Aim of the task: Among the lines of the entries below, count those containing the word "VDWDimer" and answer with the number only.

(Edit difference data)
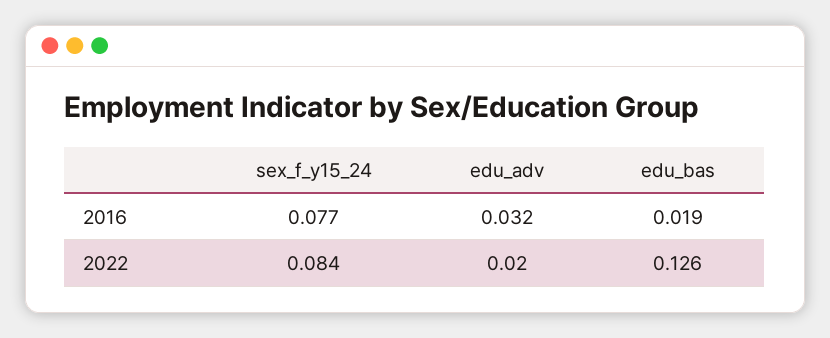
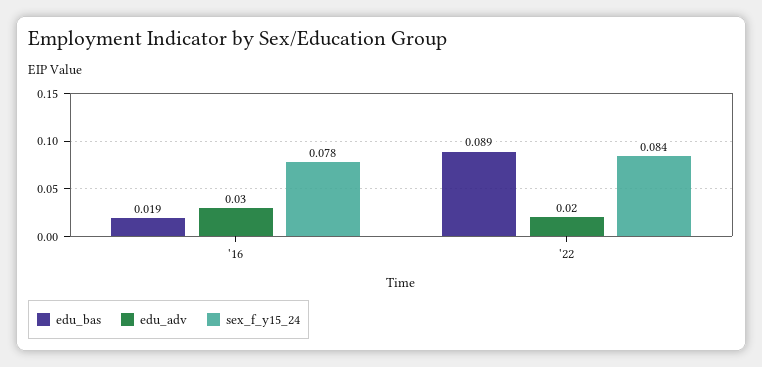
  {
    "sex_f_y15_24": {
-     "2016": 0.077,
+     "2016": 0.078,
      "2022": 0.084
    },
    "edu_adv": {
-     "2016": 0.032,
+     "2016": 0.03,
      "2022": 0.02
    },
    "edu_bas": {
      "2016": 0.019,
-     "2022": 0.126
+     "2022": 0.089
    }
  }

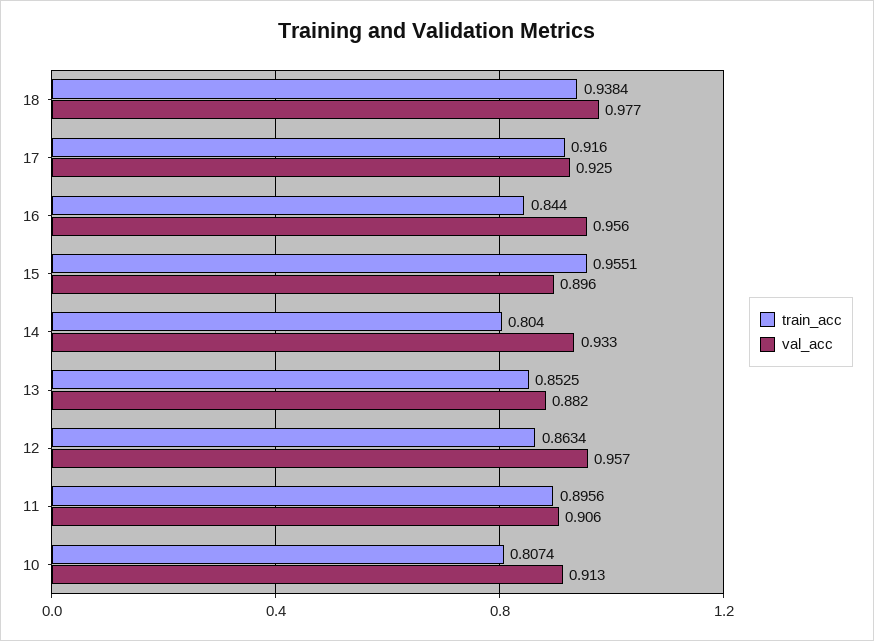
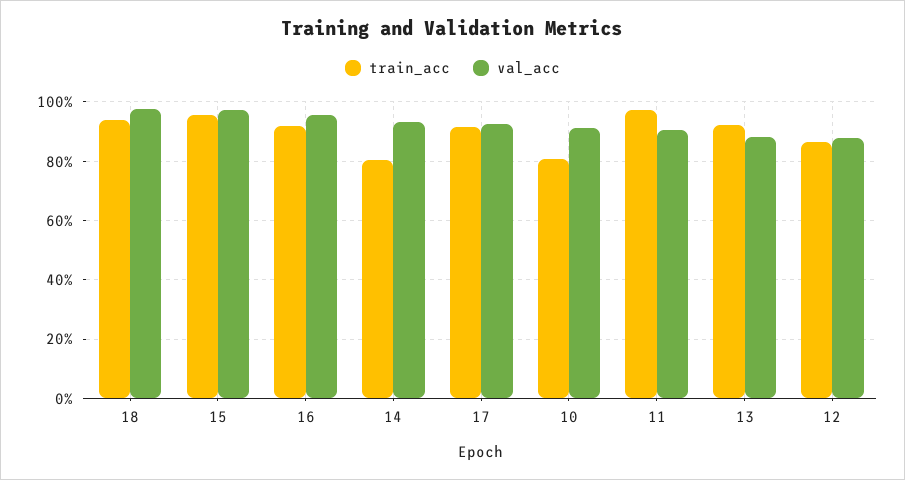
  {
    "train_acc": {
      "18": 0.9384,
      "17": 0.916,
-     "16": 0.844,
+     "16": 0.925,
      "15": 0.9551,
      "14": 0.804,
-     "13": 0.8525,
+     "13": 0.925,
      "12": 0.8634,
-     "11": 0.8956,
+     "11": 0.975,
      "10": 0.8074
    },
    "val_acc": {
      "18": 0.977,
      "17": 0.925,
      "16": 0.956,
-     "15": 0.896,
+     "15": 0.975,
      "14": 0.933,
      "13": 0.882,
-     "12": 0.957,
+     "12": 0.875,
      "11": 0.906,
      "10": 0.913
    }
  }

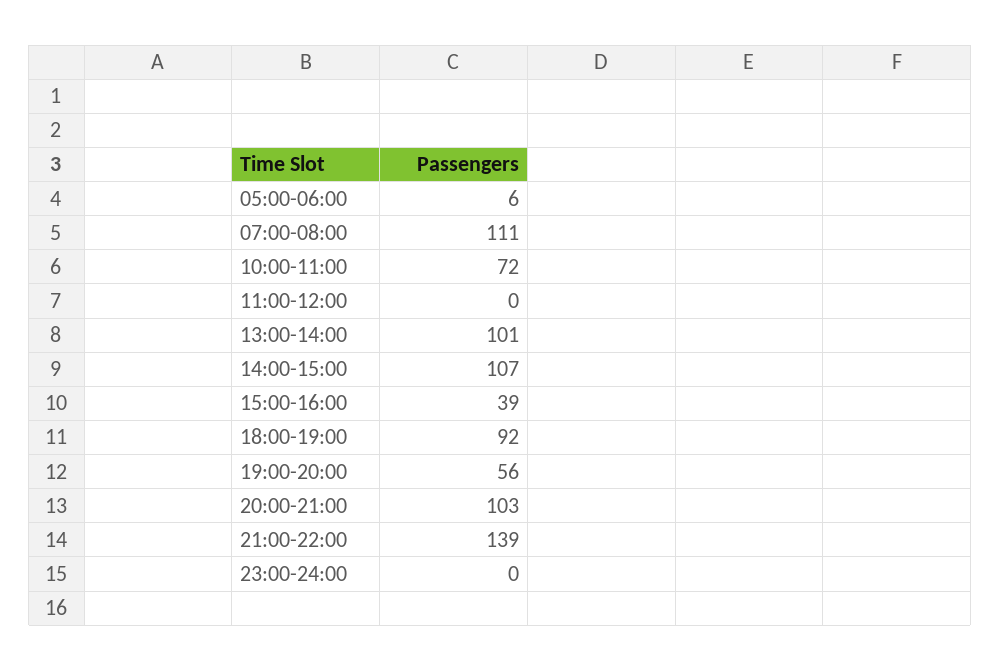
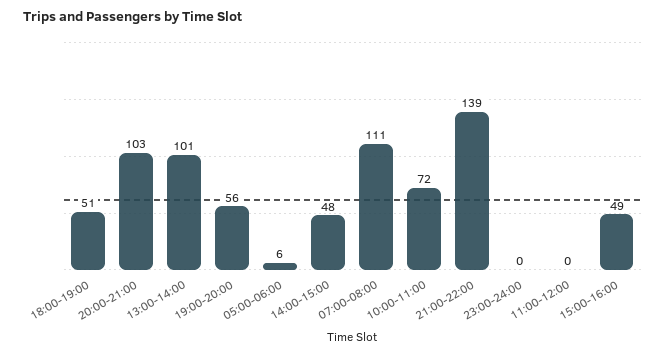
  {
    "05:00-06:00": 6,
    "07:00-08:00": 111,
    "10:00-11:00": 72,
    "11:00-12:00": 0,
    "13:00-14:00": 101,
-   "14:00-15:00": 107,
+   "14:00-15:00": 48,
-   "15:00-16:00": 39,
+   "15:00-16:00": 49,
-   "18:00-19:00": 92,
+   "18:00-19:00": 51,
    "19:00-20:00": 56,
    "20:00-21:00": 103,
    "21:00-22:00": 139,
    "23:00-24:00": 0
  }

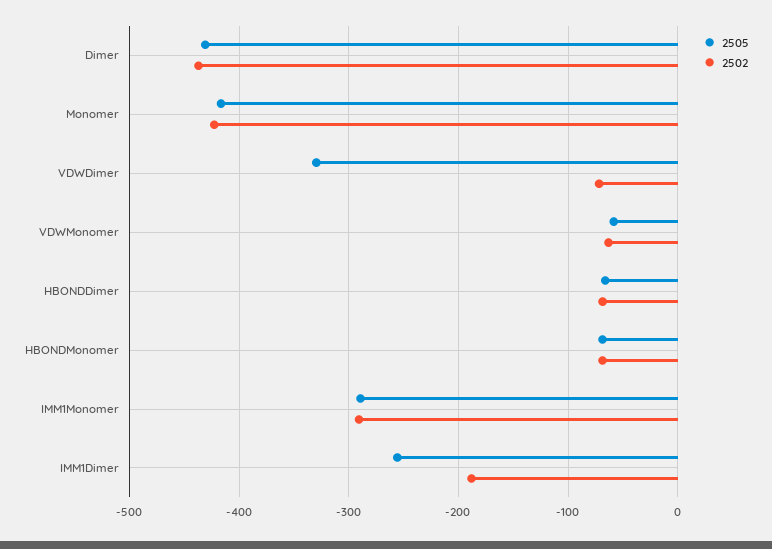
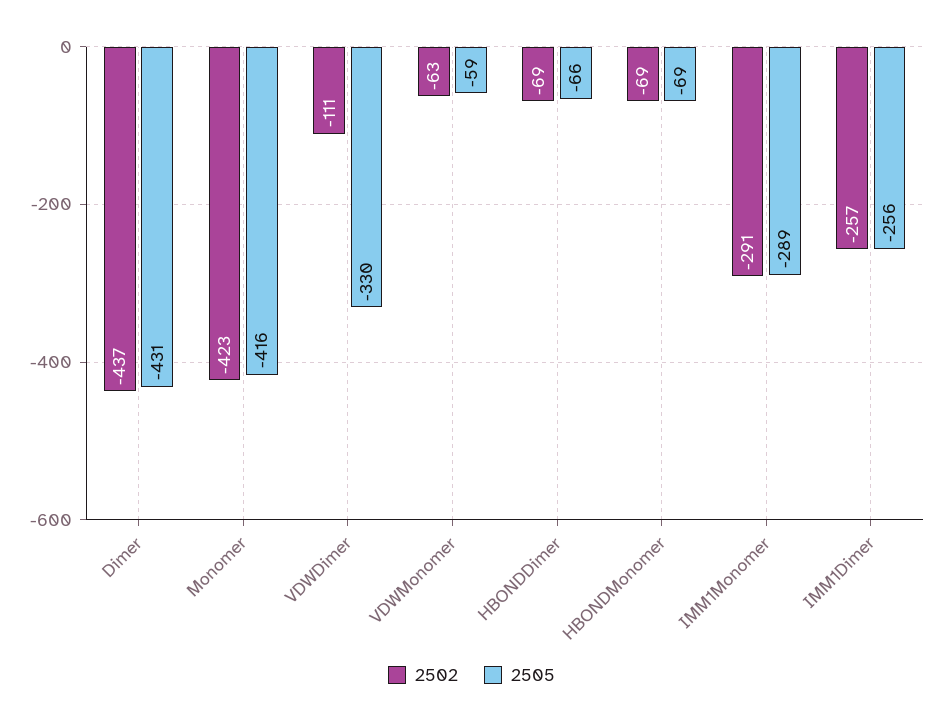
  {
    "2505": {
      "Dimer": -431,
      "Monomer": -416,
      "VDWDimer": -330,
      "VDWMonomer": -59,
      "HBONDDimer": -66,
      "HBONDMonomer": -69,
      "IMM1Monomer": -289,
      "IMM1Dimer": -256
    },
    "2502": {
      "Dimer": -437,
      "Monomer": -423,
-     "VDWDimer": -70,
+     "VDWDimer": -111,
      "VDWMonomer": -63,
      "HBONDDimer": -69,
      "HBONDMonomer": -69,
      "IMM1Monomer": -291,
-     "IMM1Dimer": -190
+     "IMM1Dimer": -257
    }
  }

Worked solution: 3